Постепенно его интерес стал распространяться на цифры. На занятии он всех и все считал. На этом этапе моей задачей было, через «подключение» к его такой аутостимуляции, превратить механический стереотип в эмоциональную игру, включить его в систему связей с внешним миром. Для этого я пыталась связать цифры со знакомыми бытовыми впечатлениями и с другими актуальными сюжетами из его жизни.
Умственное развитие Антона происходило своеобразно. Оно было также ограничено коридором стереотипов. В нем чувствовалась напряженность на выявление общих закономерностей, понимание причинно – следственных связей и процессов, протекающих в окружающем мире. На стандартные вопросы он отвечал вполне удовлетворительно. Но ему трудно было развернуто пересказать текст, составить рассказ по картинке.

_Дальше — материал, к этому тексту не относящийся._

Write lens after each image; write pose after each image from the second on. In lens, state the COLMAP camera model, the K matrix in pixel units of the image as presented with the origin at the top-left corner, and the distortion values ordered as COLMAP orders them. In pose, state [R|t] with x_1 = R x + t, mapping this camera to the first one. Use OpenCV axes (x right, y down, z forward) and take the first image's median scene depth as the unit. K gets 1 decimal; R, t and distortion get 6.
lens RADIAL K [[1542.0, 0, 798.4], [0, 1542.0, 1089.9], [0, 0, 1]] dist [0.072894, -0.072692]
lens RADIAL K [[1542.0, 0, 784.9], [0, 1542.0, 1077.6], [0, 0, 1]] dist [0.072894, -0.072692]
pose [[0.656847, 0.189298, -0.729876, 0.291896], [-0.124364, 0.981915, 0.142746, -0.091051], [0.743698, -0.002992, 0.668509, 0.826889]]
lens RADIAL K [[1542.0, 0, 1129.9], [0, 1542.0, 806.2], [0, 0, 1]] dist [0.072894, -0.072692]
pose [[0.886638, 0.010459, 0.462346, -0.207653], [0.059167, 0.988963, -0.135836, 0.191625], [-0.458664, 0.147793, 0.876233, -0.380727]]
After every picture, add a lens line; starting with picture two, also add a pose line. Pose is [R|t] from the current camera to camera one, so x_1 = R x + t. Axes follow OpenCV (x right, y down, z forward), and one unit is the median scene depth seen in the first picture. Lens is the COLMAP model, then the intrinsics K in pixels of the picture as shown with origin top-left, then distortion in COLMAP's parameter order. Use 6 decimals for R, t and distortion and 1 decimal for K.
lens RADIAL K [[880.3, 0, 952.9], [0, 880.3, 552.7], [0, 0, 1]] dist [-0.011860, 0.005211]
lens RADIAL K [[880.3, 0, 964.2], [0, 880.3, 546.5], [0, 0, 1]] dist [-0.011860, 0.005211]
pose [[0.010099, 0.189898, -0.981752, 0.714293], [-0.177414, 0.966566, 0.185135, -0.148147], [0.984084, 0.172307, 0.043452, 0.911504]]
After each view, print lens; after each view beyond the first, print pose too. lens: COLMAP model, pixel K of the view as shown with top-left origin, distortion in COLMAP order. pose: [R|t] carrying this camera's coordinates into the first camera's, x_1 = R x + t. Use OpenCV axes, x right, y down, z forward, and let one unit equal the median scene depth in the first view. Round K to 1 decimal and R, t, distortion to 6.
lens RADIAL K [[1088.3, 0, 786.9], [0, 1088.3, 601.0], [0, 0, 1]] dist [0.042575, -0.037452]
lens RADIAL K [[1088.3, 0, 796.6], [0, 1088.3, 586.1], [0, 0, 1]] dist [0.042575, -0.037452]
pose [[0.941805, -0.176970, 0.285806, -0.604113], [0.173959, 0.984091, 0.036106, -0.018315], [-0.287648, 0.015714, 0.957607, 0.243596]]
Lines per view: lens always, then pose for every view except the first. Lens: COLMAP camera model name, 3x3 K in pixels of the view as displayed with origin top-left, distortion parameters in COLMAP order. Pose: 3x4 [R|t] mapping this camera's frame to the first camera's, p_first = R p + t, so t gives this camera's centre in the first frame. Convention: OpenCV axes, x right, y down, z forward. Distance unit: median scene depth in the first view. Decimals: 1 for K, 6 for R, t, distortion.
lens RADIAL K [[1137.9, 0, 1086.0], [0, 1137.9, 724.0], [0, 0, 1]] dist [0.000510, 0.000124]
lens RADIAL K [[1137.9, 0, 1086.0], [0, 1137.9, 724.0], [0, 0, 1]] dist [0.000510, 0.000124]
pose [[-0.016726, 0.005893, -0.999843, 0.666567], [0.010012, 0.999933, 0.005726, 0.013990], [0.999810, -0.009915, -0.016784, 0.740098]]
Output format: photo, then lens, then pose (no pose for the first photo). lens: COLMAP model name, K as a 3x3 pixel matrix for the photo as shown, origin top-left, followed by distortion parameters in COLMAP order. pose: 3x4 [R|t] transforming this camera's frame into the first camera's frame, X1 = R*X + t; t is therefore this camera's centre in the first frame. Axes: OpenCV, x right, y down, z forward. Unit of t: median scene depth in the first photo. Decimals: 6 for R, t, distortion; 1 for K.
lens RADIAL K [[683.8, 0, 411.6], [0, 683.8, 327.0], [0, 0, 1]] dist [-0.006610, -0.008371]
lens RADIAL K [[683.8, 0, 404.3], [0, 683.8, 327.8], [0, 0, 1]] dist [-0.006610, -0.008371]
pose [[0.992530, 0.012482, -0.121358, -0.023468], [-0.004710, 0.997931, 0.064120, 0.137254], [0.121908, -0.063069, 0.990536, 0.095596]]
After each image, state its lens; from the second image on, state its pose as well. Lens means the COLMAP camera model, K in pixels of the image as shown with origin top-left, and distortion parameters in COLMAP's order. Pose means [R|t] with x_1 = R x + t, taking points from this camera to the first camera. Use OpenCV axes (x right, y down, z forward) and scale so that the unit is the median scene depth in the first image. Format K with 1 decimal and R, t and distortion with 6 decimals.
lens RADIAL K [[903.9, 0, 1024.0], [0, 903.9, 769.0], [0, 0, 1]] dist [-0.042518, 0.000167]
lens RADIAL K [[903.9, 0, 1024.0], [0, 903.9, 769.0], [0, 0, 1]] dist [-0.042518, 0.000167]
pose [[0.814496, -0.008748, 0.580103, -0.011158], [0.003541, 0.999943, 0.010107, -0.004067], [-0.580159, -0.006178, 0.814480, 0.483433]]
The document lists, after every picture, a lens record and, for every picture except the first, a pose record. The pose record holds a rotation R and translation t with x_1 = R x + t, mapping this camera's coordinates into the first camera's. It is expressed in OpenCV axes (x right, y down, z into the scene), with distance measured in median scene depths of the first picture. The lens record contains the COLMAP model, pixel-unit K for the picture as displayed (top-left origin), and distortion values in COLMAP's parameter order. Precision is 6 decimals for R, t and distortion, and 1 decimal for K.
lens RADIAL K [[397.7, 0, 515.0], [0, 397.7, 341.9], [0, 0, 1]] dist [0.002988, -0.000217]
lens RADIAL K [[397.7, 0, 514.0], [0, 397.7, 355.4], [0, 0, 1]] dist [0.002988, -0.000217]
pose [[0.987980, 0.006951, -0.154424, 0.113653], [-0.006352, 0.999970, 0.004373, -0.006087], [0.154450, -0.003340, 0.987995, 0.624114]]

Порой его действия свидетельствовали о том, что он лишь частично включается в контакт с внешним миром. Однажды я позвонила его родителям домой, чтобы перенести намеченное занятие. Трубку взял Антон и, не дожидаясь моего обращения, стал говорить: « Меня зовут Антон, мне 5 лет, у меня есть сестра Ася, я скоро пойду в школу».
Занятия наши продолжались. Постепенно происходило расширение запаса его стереотипов. Интерес Антона распространился на буквы, как русские, так и английские. Он стал много писать. Еще через какое-то время он увлекся географическими названиями. И здесь работа была направлена на развитие стереотипа, путем введения в него эмоционально значимых, приятных для ребенка деталей. Так, например, мы с ним составляли карты и отмечали маршруты путешествий к Тихому или Северному – Ледовитому океану, потом осуществляли их. Они были наполнены всякими приключениями и испытаниями.
Важно заметить, что работа с Антоном носила комплексный характер, в чем большая заслуга его родителей, особенно мамы. Через 1,5 года наших с ним индивидуальных занятий Антона определили в интегративный сад, где с ним стали дополнительно заниматься логопед и дефектолог. А еще через 1,5 года, когда ему исполнилось 5,5 лет, он стал посещать групповые занятия по сказкотерапии.
Сейчас Антон готовится пойти в школу. Многие задачи решены. Но по-прежнему актуальными остаются его социальная наивность, буквальность мышления; он не чувствует подтекста ситуации, что мешает ему выстроить более гибкие отношения со сверстниками.